20 mai 2022

Epicerie, NFT : 4 lieux d’exposition parisiens qui cassent les codes des galeries et des musées

Elles sont plusieurs centaines sur la place de Paris : dédiées à la découverte et à l’achat d’œuvres d’art, les galerie d’art ne cessent de fleurir dans la capitale française. Mais leur modèle tend parfois à s’uniformiser, incitant certains acteurs dissidents à proposer des concepts innovants, notamment dans l’art contemporain. De la Galleria Continua, galerie historique qui a ouvert l’an passé un espace aux airs d’épicerie italienne, à Radicants, plateforme itinérante créée récemment par Nicolas Bourriaud pour faciliter la rencontre hors des institutions entre commissaires et artistes indépendants du monde entier, découvrez quatre lieux d’exposition parisien qui bousculent les codes des galeries… tout en incitant à repenser ceux des musées.

1. Galleria Continua : l’art contemporain au cœur d’une épicerie italienne

 

 

San Gimignano, Rome, Sao Paulo, Pékin, La Havane, Les Moulins, et depuis 2021, Paris… Avec ses sept espaces d’exposition répartis dans cinq pays différents, la Galleria Continua s’est imposée en plus de trente ans comme un nom majeur dans le paysage de l’art contemporain international avec une ligne singulière.

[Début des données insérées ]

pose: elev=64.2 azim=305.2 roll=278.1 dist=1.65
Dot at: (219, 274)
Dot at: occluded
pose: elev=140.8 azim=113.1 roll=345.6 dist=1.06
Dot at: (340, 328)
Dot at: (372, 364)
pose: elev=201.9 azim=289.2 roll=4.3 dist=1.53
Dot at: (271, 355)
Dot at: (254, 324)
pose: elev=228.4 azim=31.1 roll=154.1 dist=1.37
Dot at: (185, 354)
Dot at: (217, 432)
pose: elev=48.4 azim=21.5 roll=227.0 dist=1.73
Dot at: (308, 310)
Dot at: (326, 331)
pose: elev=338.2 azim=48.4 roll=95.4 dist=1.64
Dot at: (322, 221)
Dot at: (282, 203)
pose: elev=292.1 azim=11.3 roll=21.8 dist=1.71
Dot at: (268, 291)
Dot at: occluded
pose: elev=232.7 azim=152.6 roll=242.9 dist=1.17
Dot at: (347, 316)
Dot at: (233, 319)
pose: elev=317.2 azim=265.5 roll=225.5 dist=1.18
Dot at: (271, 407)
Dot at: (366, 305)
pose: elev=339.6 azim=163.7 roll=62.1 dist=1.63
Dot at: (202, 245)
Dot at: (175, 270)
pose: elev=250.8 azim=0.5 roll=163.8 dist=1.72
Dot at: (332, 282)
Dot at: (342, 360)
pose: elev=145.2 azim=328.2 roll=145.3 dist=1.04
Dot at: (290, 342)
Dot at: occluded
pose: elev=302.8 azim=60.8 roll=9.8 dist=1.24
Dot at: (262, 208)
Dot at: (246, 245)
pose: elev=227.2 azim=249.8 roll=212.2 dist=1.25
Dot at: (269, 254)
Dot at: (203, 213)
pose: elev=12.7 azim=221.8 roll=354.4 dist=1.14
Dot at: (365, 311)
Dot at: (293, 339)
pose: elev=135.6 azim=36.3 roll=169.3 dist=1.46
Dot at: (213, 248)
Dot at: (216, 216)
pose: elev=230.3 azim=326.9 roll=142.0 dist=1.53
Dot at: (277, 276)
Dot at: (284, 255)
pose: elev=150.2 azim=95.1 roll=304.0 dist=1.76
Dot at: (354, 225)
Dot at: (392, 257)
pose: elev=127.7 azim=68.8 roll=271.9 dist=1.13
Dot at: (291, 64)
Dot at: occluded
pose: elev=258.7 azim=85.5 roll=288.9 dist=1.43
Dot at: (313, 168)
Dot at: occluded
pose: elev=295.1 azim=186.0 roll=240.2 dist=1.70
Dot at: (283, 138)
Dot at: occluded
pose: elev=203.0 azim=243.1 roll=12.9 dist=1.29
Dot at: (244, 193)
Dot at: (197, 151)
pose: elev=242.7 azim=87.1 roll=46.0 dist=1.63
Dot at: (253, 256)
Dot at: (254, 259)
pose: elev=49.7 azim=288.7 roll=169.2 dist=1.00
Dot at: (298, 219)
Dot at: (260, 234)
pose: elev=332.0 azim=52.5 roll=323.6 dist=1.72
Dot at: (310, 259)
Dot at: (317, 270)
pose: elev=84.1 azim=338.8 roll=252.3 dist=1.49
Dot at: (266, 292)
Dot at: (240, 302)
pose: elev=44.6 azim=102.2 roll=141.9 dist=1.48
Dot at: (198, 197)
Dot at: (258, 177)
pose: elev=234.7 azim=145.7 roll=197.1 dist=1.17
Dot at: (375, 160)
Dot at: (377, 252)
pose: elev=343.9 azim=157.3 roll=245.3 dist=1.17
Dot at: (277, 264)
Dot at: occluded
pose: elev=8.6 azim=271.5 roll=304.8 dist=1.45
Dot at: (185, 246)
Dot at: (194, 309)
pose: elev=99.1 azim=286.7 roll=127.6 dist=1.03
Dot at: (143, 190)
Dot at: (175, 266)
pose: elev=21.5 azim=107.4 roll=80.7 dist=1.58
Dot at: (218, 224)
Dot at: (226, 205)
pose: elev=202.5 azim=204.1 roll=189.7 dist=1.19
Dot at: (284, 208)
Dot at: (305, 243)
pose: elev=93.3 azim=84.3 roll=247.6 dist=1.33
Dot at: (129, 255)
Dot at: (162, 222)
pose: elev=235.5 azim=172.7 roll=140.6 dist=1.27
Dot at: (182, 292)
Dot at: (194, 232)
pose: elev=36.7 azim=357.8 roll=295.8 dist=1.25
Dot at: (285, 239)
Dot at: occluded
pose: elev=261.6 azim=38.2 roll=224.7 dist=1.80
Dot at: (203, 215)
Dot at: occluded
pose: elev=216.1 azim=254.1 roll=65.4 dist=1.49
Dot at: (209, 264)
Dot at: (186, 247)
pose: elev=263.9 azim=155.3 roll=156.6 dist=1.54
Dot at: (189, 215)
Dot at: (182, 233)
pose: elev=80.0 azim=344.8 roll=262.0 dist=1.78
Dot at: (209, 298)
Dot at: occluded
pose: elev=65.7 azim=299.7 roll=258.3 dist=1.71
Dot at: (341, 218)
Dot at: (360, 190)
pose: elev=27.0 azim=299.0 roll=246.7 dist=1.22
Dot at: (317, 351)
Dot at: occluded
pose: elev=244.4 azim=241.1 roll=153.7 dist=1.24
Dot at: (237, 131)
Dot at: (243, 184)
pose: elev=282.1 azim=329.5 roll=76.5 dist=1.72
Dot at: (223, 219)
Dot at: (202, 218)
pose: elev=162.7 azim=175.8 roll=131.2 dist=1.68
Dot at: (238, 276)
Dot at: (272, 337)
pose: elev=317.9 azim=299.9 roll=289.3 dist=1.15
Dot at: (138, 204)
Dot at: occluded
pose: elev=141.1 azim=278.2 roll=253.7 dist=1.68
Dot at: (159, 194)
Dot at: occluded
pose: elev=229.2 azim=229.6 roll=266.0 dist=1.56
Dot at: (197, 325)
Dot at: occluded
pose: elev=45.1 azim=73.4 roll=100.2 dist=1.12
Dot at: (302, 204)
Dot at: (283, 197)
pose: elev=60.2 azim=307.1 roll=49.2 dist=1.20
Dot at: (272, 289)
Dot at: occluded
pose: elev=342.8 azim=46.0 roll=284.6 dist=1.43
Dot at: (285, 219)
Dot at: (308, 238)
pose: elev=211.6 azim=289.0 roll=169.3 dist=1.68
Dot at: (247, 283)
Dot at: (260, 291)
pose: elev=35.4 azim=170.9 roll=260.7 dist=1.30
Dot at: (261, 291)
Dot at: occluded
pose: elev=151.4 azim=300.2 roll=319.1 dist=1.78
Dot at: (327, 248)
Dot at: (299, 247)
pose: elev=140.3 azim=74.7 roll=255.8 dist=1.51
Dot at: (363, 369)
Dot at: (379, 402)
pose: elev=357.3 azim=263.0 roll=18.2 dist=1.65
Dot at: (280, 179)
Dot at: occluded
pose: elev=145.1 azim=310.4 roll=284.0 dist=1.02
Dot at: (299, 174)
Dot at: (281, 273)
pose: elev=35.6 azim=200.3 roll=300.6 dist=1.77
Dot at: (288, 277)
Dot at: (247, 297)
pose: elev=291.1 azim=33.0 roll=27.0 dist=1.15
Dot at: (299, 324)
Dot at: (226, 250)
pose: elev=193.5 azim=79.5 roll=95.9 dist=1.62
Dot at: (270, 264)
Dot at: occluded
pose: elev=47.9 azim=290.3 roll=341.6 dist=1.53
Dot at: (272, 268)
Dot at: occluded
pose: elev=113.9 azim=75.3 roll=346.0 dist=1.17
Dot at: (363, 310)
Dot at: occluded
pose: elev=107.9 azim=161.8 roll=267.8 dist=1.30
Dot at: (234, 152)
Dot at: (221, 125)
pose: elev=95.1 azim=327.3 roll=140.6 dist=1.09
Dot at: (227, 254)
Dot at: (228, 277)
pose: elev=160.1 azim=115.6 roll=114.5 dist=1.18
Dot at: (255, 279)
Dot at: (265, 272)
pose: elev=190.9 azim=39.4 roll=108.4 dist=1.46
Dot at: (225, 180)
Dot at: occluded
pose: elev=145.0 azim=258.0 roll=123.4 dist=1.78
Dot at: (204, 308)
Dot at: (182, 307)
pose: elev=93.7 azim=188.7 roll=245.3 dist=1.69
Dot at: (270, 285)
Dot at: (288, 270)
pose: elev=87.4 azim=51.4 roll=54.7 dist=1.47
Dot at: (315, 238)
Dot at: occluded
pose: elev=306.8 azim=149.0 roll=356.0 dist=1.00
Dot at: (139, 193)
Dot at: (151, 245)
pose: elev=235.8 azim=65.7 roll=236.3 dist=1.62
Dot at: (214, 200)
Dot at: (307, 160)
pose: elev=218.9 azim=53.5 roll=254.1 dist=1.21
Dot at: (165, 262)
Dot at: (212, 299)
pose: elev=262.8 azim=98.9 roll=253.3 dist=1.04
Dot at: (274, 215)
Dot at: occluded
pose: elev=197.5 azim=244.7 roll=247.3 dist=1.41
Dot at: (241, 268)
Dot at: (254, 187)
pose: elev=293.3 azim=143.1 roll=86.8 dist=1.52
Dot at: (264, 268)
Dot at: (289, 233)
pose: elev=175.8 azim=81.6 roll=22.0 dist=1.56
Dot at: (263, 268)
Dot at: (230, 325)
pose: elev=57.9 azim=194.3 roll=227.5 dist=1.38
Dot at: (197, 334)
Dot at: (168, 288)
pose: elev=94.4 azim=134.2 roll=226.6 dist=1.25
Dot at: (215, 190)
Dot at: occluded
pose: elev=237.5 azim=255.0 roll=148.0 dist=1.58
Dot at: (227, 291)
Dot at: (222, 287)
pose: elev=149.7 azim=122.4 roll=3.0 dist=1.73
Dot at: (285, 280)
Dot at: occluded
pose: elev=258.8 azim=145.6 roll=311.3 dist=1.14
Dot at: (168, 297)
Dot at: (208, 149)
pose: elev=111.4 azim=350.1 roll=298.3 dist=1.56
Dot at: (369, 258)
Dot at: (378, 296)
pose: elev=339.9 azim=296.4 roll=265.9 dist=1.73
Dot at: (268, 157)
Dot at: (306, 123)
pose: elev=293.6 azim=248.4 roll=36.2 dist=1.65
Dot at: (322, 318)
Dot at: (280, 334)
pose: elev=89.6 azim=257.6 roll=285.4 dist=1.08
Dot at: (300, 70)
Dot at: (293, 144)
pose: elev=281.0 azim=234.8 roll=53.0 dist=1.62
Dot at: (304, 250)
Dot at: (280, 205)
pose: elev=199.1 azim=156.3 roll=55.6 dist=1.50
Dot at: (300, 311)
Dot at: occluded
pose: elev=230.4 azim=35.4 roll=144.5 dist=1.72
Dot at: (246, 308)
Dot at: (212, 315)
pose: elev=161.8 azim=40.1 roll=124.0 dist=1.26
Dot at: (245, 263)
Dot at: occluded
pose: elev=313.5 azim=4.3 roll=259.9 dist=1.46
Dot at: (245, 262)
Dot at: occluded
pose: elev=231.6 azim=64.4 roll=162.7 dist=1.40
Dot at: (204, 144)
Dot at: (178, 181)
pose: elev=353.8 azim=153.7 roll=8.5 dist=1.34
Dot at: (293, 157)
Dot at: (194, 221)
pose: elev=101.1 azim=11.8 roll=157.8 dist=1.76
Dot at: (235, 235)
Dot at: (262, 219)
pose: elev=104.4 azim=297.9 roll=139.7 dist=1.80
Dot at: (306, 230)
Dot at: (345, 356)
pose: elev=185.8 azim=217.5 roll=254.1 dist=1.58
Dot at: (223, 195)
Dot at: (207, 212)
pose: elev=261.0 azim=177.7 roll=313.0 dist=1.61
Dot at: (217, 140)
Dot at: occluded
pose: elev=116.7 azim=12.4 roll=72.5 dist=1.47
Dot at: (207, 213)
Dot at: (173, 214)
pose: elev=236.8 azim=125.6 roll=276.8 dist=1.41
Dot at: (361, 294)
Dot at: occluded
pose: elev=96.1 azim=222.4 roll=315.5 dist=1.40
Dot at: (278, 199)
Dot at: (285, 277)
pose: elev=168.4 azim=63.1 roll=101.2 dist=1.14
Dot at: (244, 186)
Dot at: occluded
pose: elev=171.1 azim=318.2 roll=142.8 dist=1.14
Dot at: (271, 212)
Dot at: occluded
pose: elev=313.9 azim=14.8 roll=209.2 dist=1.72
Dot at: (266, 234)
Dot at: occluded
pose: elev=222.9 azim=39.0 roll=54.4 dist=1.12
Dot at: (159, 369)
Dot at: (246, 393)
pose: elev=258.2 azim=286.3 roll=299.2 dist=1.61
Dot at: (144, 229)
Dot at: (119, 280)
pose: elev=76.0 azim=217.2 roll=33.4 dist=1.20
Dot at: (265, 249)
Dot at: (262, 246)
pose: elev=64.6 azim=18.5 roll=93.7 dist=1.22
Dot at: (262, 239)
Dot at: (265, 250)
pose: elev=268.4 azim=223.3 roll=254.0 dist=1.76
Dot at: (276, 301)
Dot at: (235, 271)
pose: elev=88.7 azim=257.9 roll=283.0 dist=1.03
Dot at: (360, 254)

Elle représente aussi bien des artistes mondialement célèbres comme Anish Kapoor et Daniel Buren que des artistes plus jeunes et/ou méconnus, tels que Zhanna Kadyrova, Elizabet Cerviño ou encore Jonathas De Andrade, qu’elle s’emploie à mettre sur le devant de la scène. Si son espace aux Moulins (Seine-et-Marne), ouvert en 2007, se distinguait par son format original en investissant une ancienne usine de 10 000 m2 avec des projets et œuvres monumentaux, les directeurs de la galerie ont souhaité compléter cette implantation française en amenant leur nom et une partie de leur programmation dans la capitale française. Inauguré fin janvier 2021 avec une exposition collective curatée par l’artiste star JR, (dont le succès se mesurait à la file d’attente quotidienne devant la galerie), l’espace du Marais affirmait déjà son parti pris audacieux : rompre avec le white cube cher aux galeries environnantes en lui préférant une façade aux airs d’épicerie de quartier et en exposant les œuvres d’art sur des étagères, au milieu de catalogues et de denrées alimentaires, en assumant pleinement de jouer avec l’idée d’un “supermarché de l’art”.
 

Depuis cette ouverture, la galerie parisienne a poursuivi ses ambitieux travaux tout en restant ouverte au public grâce à une sectorisation de ses espaces (occupant trois étages et 800 m2). Début avril, le lieu dévoilait enfin sa version finale, toujours dans la lignée du concept initié il y a un an et demi : un espace hors du commun, à mi-chemin entre traiteur italien et espace d’exposition. Dès la façade (régulièrement repensée par les artistes exposés), l’ambiguïté est de mise, et elle s’accentue lorsqu’on découvre, à peine franchi le seuil, un bar, une gelateria (glacier) à l’italienne, quelques tables et chaises, ainsi qu’une épicerie vendant des produits de la Botte, pays d’origine de la galerie et une librairie. Les espaces d’exposition proprement dits sont répartis entre rez-de-chaussée, premier étage et sous-sol.  Jouant avec l’histoire des lieux (qui accueillaient auparavant une maroquinerie), l’agence MBL Architectes a réutilisé les étagères de l’ancienne boutique, et conservé les papiers-peints et carrelages qui donnent à l’espace son caractère suranné et original. Presque labyrinthique, avec ses recoins, ses escaliers cachés, et même un espace baigné par la lumière de la cour intérieure, l’espace est capable d’accueillir de nombreux projets simultanés comme la grande exposition personnelle de l’artiste camerounais Pascale Marthine Tayou, qui présente plusieurs dizaines de productions récentes – de ses masques et totems hybrides en verre à ses tableaux colorés à base d’assemblages textiles –, ainsi qu’une exposition dédiée aux jeunes artistes brésiliens. Récemment, la galerie exposait Paloma Vauthier, jeune artiste d’à peine vingt ans issue de l’école Kourtrajmé qui proposait un projet poétique et féministe mêlant vidéo, installation et performance autour de la pole-dance, qui démontrait là une autre mission de la galerie : offrir à des artistes de tous bords, hors de son écurie, des cartes blanches et les moyens de production pour réaliser des projets in situ et gagner en visibilité.

 

 

Galleria Continua, 87 Rue du Temple, Paris 3e. Exposition personnelle de Pascale Marthine Tayou, “Bonnes nouvelles” jusqu’au 2 juillet et exposition collective “Géométries instables” jusqu’au 18 juin.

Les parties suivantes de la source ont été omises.